In the Great Lakes region, Sea Grant scientists research invasive species in freshwater such as lamprey or zebra mussels, while in Maine, extension agents assist fishermen in their occupational transition from lobster trapping to seaweed aquaculture. Hawaii Sea Grant, meanwhile, has a feasibility study in the works to assess the potential for sea water air conditioning systems in the tourism district of Waikiki.
Each of Sea Grant’s 33 programs focuses on coastal or marine resource challenges specific to the region, with various governance structures in place—such as advisory boards or stakeholder meetings—helping to define or anticipate those challenges. In this way, each research and extension center generates impactful, relevant data and activities for its surrounding communities.
On August 30, the University of Guam Sea Grant (UOGSG) program hosted its stakeholder listening session. Twenty-five attendees representing nonprofit, education, and government groups brainstormed ideas for potential research, outreach, and education opportunities.
“Being in alignment with community priorities in the ridge-to-reef environment is critical for UOGSG,” says Associate Director of Sea Grant, James Hollyer. “We are clear that UOGSG is only one partner in a vast network of organizations who care about the quality of the environment and life on Guam, and we appreciate the collegial way that meeting attendees contributed ideas that are of value for us all. It’s great being around people who care so passionately about Guam.”
At the five-hour session, participants shared their programs’ successes and identified on-going or future threats to natural resources on island. Attendees also generated ideas about products and activities that could in some way address those threats.

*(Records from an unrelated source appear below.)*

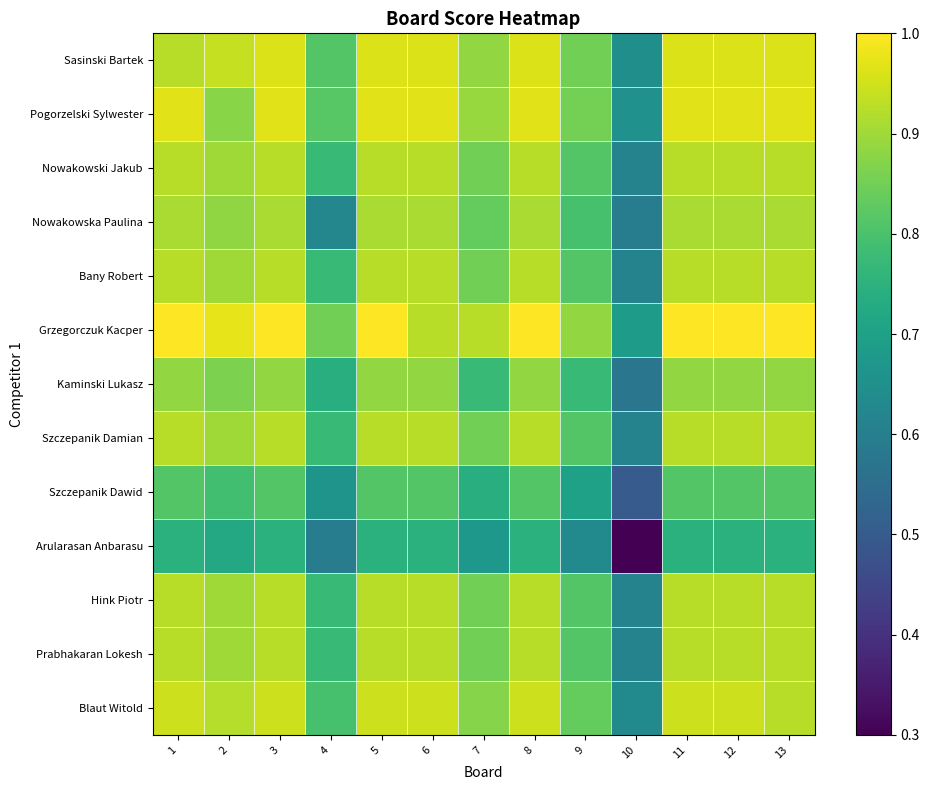

What is the total value across all series at 4?

9.8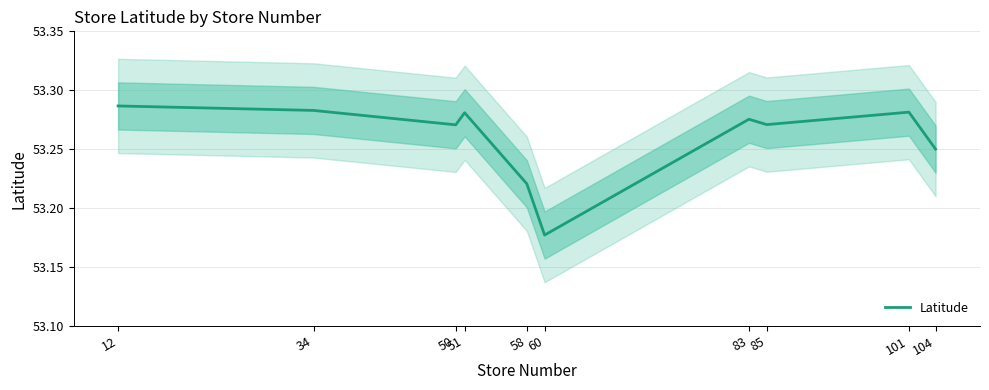

Where is the first local minimum?

50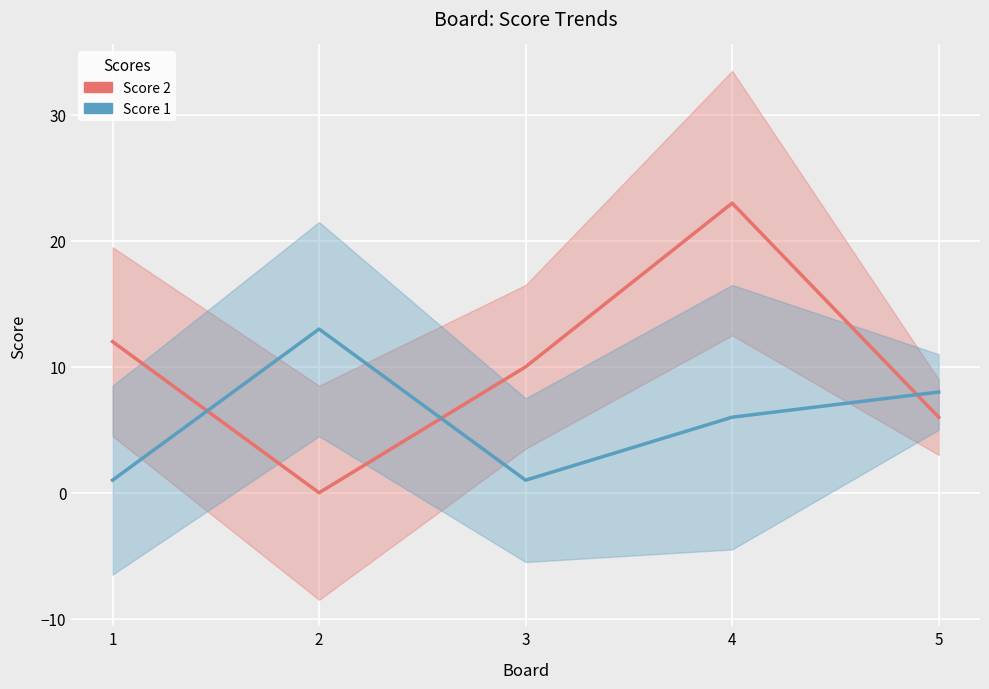

True or false: Score 2 and Score 1 cross at least once.

True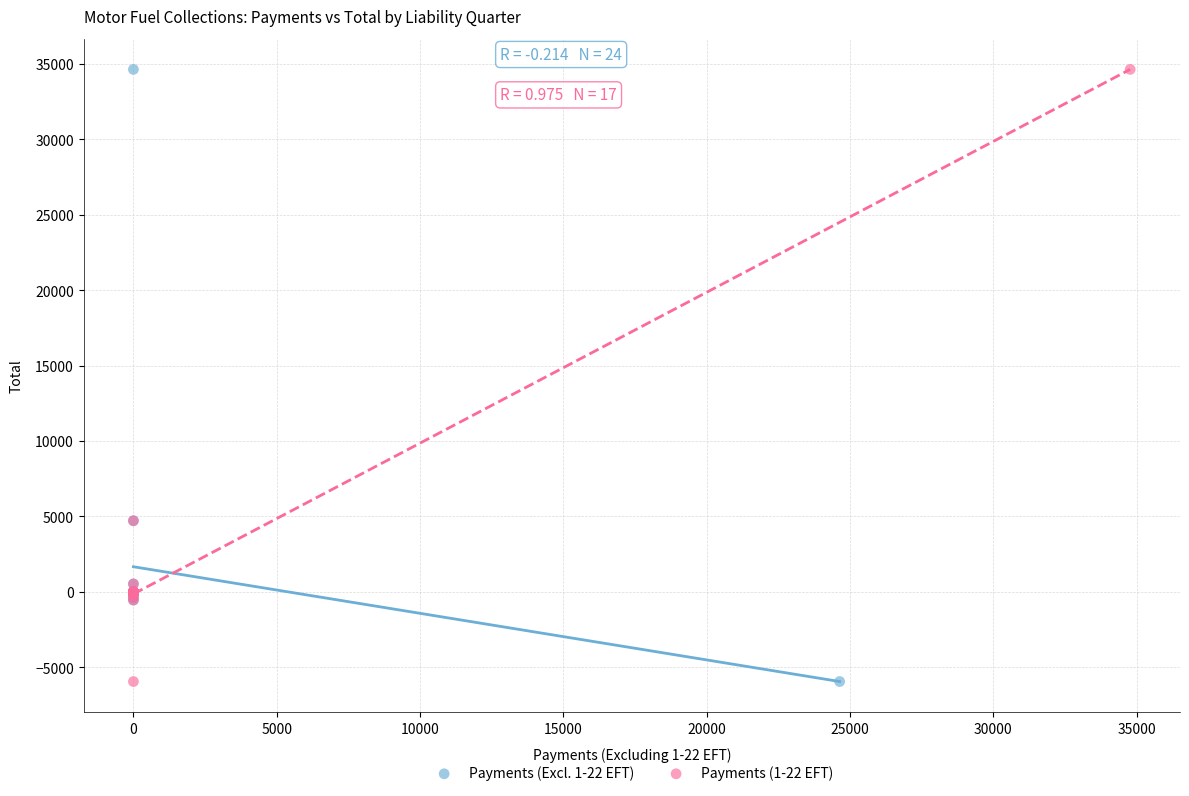

What are all the series names shown in the legend?

Payments (Excl. 1-22 EFT), Payments (1-22 EFT)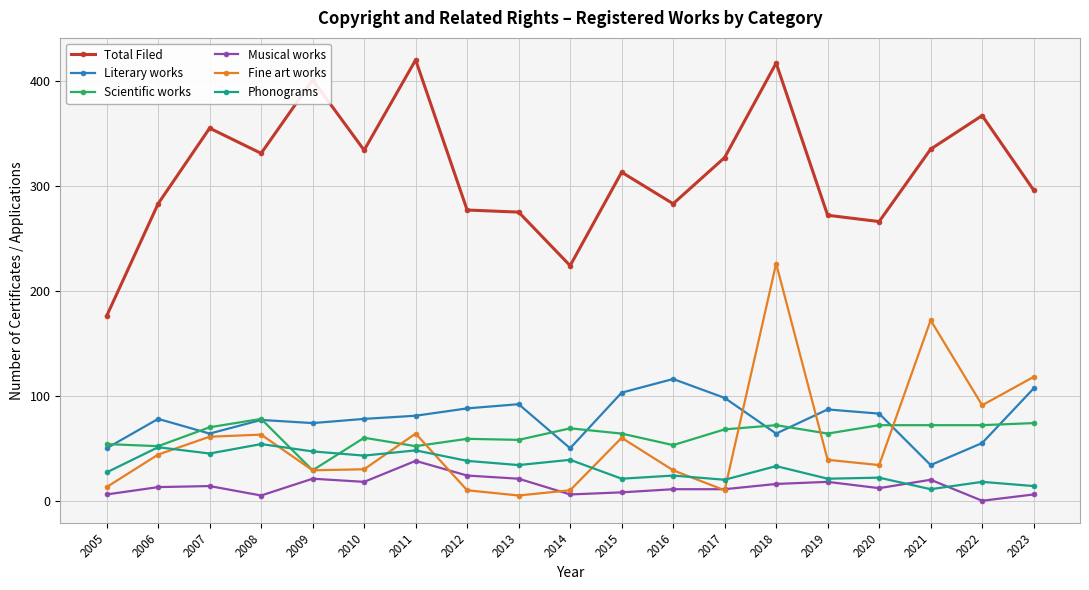

Rank the series by their maximum value, from highest to lowest.

Total Filed, Fine art works, Literary works, Scientific works, Phonograms, Musical works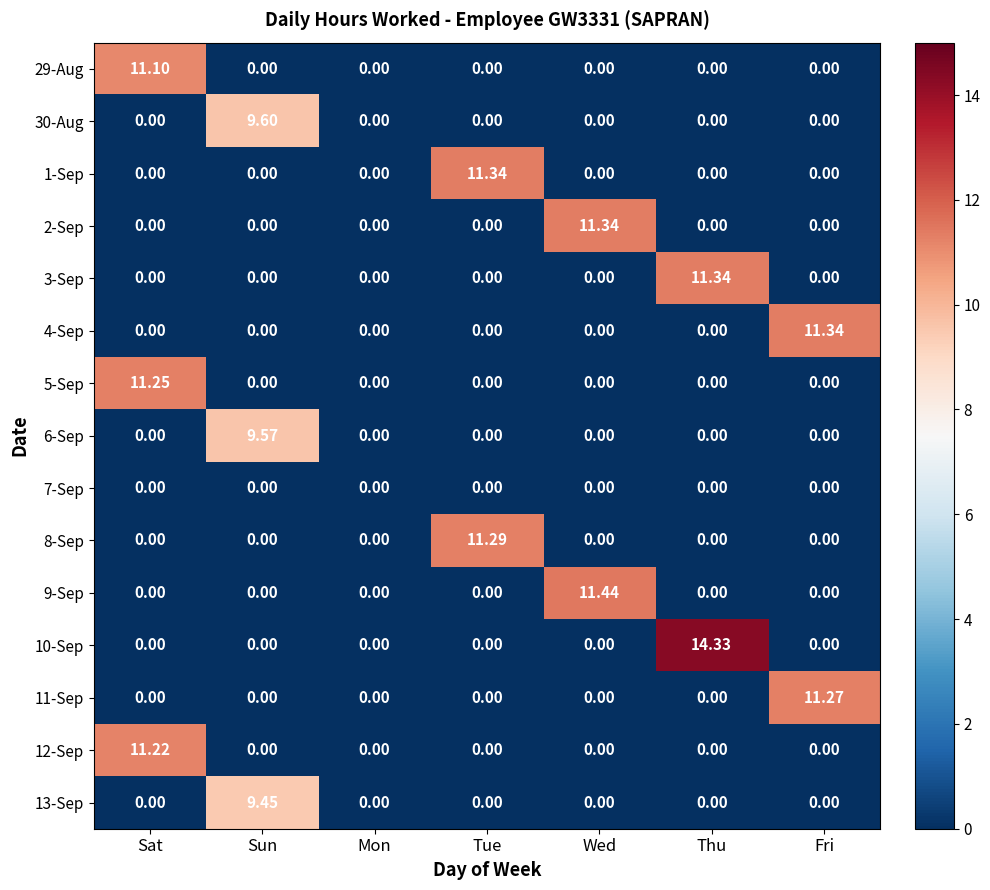

What is the spread (max minus min) of values at Wed?

11.4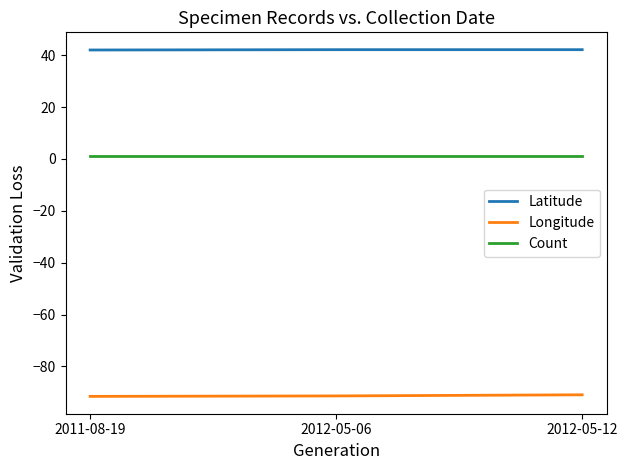

At 2011-08-19, list the series in order from smallest to largest.

Longitude, Count, Latitude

In straw votes generated by select session questions, meeting participants favored shoreline stabilization, green fee feasibility, and government conservation policies/implementation as potential topics for research. Attendees also recommended workshops or information targeting the public about drinking water, environmental regulations, and homeowner techniques for stormwater management and waste disposal.
UOGSG will use session notes to inform the drafting of UOGSG’s strategic plan, which undergoes revision every three to four years.